I don't remember what the weather was like on the morning of Friday, May 4 1979. Presumably, as a nine year old it was pretty much like any school day, so I assume that it was a fairly average spring day. However, as a slightly precocious child I do remember knowing that the day before had been a election day; our school was a polling station, which always caused a fair bit of disruption and I'd been aware of the foment surrounding the proceedings. My grandfather had died in January 1979 and I remember real concerns in the family about how, or whether, his funeral was going to happen. I even vaguely remember the March night the Callaghan government fell, watching the late news on my portable TV in the bedroom (also the place where I got a taste for Python and Spike Milligan's Q).
What I do remember that day though, is coming home for lunch and, between watching The Sullivans and the lunchtime children's programmes, looking on as the slight, blue clad frame of Margaret Thatcher walked down a sunny Downing Street, delivering her prepared homily based on the words of St Francis of Assisi. It didn't seem quite as epochal an event to a nine-year-old as, looking back now, it so clearly was. This was, in fact, the day that Britain changed forever. And now that homily seems to me to be one of the most hollow and mendacious addresses in recent political history.
I wrote a few days ago about Cameron's promise (or threat, if you wish) of a New Austerity. It seems apposite as the world we find ourselves in now has its roots in that day in 1979. It seems strange to think now that at that point, the rampant Thatcherism of the late 80's was a long way off and that the first years of her government were fractious and frankly terrifying, played out as it was against the Soviet entry into Afghanistan and the events in Poland.

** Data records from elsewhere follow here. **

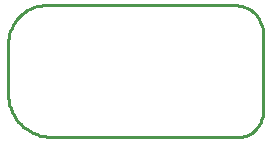
<source format=gbr>
G04 EAGLE Gerber RS-274X export*
G75*
%MOMM*%
%FSLAX34Y34*%
%LPD*%
%IN*%
%IPPOS*%
%AMOC8*
5,1,8,0,0,1.08239X$1,22.5*%
G01*
%ADD10C,0.254000*%


D10*
X149860Y233680D02*
X150000Y230470D01*
X150420Y227285D01*
X151115Y224148D01*
X152081Y221083D01*
X153311Y218115D01*
X154794Y215265D01*
X156521Y212555D01*
X158477Y210006D01*
X160647Y207637D01*
X163016Y205467D01*
X165565Y203511D01*
X168275Y201784D01*
X171125Y200301D01*
X174093Y199071D01*
X177158Y198105D01*
X180295Y197410D01*
X183480Y196990D01*
X186690Y196850D01*
X344170Y196850D01*
X346052Y196932D01*
X347919Y197178D01*
X349758Y197586D01*
X351554Y198152D01*
X353294Y198873D01*
X354965Y199743D01*
X356554Y200755D01*
X358048Y201901D01*
X359436Y203174D01*
X360709Y204562D01*
X361856Y206057D01*
X362868Y207645D01*
X363737Y209316D01*
X364458Y211056D01*
X365024Y212852D01*
X365432Y214691D01*
X365678Y216558D01*
X365760Y218440D01*
X365760Y284480D01*
X365668Y286583D01*
X365393Y288670D01*
X364938Y290725D01*
X364305Y292733D01*
X363499Y294678D01*
X362527Y296545D01*
X361396Y298320D01*
X360115Y299990D01*
X358693Y301543D01*
X357140Y302965D01*
X355470Y304246D01*
X353695Y305377D01*
X351828Y306349D01*
X349883Y307155D01*
X347875Y307788D01*
X345820Y308243D01*
X343733Y308518D01*
X341630Y308610D01*
X182880Y308610D01*
X180002Y308484D01*
X177146Y308108D01*
X174334Y307485D01*
X171587Y306619D01*
X168925Y305516D01*
X166370Y304186D01*
X163941Y302638D01*
X161655Y300885D01*
X159531Y298939D01*
X157585Y296815D01*
X155832Y294530D01*
X154284Y292100D01*
X152954Y289545D01*
X151851Y286884D01*
X150985Y284136D01*
X150362Y281324D01*
X149986Y278468D01*
X149860Y275590D01*
X149860Y233680D01*
M02*

</source>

There were scores to be settled and enemies to be crushed. Of course, by this point the Labour opposition were too busy ripping themselves apart to be remotely concerned about the wider fight against an idelogical crusade hellbent on dismantling much that was good about Britain. The sad part of all of this is that some of what she did was actually necessary. Some privatisation was useful but it went tpo far. And yes, some union power needed to be curtailed but under the Thatcher government collective representation was utterly emasculated. Entire industries and communities were laid waste as the Thatcher juggernaut rolled over them. The social problems, the poverty (I refuse to call it that horrendous euphemism social exclusion), the decay of infrastructure, the drug problems, the breakdown of families had their roots there too. For all those who did very nicely of the 1980's bubble there were many more whose lives were ravaged and broken by socio-economic policy experiment that seems like a brutal, rapacious brand of social Darwinism.
It was Thatcher who gave council tenants the right to buy. The Callaghan government had toyed with the notion. Even this had its problems. As more bought their houses, council stock was denuded and it became increasingly difficult for councils to maintain such areas properly. It also removed local authorities from housing policy and further eroded their political power, making them more dependent on centralp government and moving more power to the centre as time went on. Councils, which had been the source of much that was good about local services (like buses which were to be deregulated, badly) became increasingly impotent.
The cult of presidental politics in the UK pretty much started there too. Before Thatcher there did seem to be much more of a sense of collective responsibility. As the Thatcher era dragged on, however, the focus fell more upon the Prime Minister and fell away from those in the Cabinet. Parliament was used as little other than a rubber stamp for a rampant executive that enjoyed cataclysmic landslide wins in 1983 and 1987. Labour would repeat this folly after the wins of 1997 and 2001 and would, tragicallly, learn nothing.
The legacies of Thatcherism are manifold: some good, but many bad. It seems wrong somehow to celebrate that day 30 years ago when she first took the reins of office. What does seem appropriate, however, is to remember this day and give ourselves a reminder from history of the folly of electing those who make the seductive promises to give us exactly what we want.